■ Work task 1:
Answer these questions about the text on Apps Hungarian notation:
(a) What kind of string does the prefix "us" mark in the variable name usStr?
(b) What risk comes from failing to distinguish sanitized strings from unsanitized ones?
(c) What does the bottom line say Apps Hungarian makes easier?
■ Work task 2:
Pick up the text on Apps Hungarian notation after its final line and keep writing.

■ Excerpted text:
╔══
Apps Hungarian allows you to encode information about the value a variable
contains which you can't capture in the type system.

For example, imagine you're writing a program which handles user input. You
need to distinguish between Sanitized Strings and Unsanitized Strings because
if you don't, you open yourself up to security problems. Absent a way to
extend the type system to put this information in a type, you do this:

    
    
        char *usStr; /* An Unsanitized String */
    
        char *snStr; /* A SaNitized string */
    

You add a couple letters to the beginnings of the variable names to encode
what the type system doesn't.

You can see that if you have a line of code which says:

    
    
        snStr = usStr;
    

it is wrong, and your brain can print a full-color warning message with
highlighting.

Bottom Line: Apps Hungarian makes it easier for _you_ to be the type checker.

> I didn't really follow your Pascal example explanation of this, you first
> mentioned "because it tells you if the type system can be used to enforce
> invariants." But the went on to talk about array lengths. How does whether
> or not the invariants are enforced by the type system help you answer the
> question of whether or not it maps to the problem domain? Might you be able
> to provide another example? Thanks.
╚══
■ Dataset content:
╔══
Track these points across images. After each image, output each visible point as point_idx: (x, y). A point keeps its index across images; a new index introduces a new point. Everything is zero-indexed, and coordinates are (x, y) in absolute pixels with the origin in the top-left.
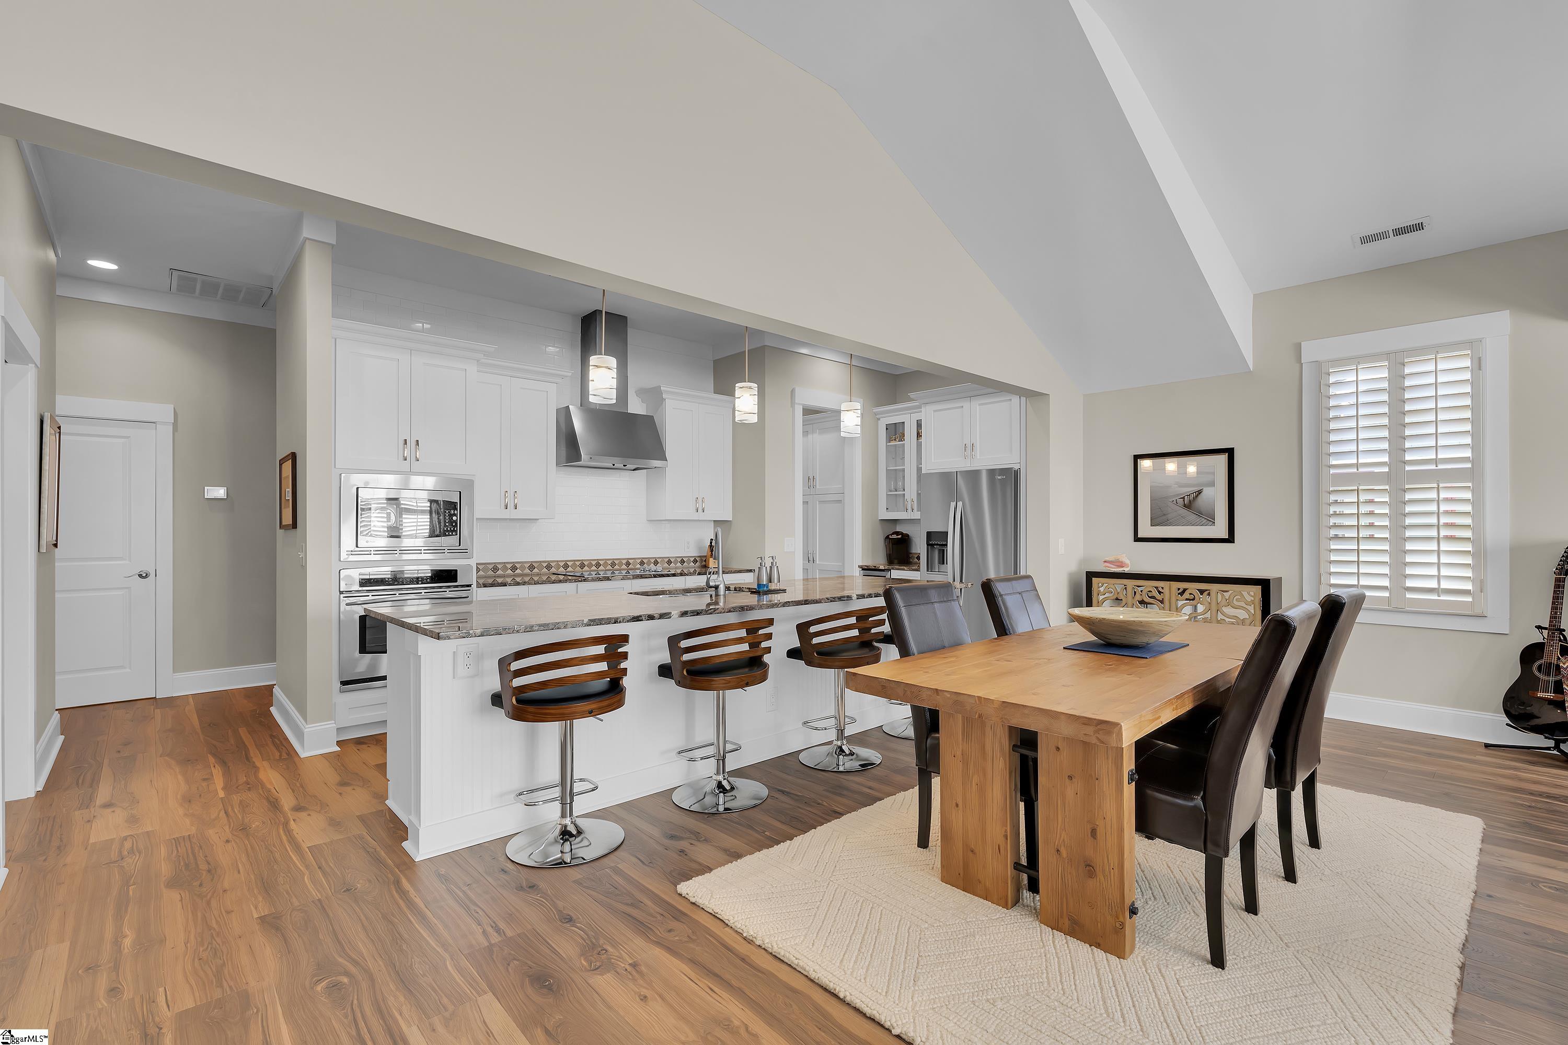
╚══
■ Task answer 1:
(a) An unsanitized string.
(b) You open yourself up to security problems.
(c) It makes it easier for you to be the type checker.

■ Task answer 2:
Array lengths are an invariant. They're just one I don't care about, because
nothing in the problem domain is modeled by how long a given array is. The
_contents_ of those arrays are much more important, and the types should vary
based on that, instead.

A somewhat simplistic example:

You have a program which prints travel itineraries for people who must be
addressed _correctly_ along the way, where _correctly_ means using their
prenomial and postnomial titles. For example "Dr. Mary Richards, Ph.D." would
be insulted to be merely "Mary Richards" or "Dr. Mary Richards, MD". You also
have to print route information, which is a list of towns and states, like
"Baltimore, MD".

Therefore, you have to ensure three things: Prenomials are always _prepended_
to names, postnomials are always _appended_ to names, and town names are
always suffixed with state abbreviations. Oh, and if you print a name without
prenomials and postnomials, you'll not escape unscathed.

Wouldn't it be nice if the type system were capable of keeping track of which
strings were prenomials, postnomials, personal names, town names, and state
abbreviations, to ensure you never try to append a state abbreviation onto a
personal name, and never try to print a personal name alone? _Those_ are the
kinds of _interesting_ invariants I'm talking about.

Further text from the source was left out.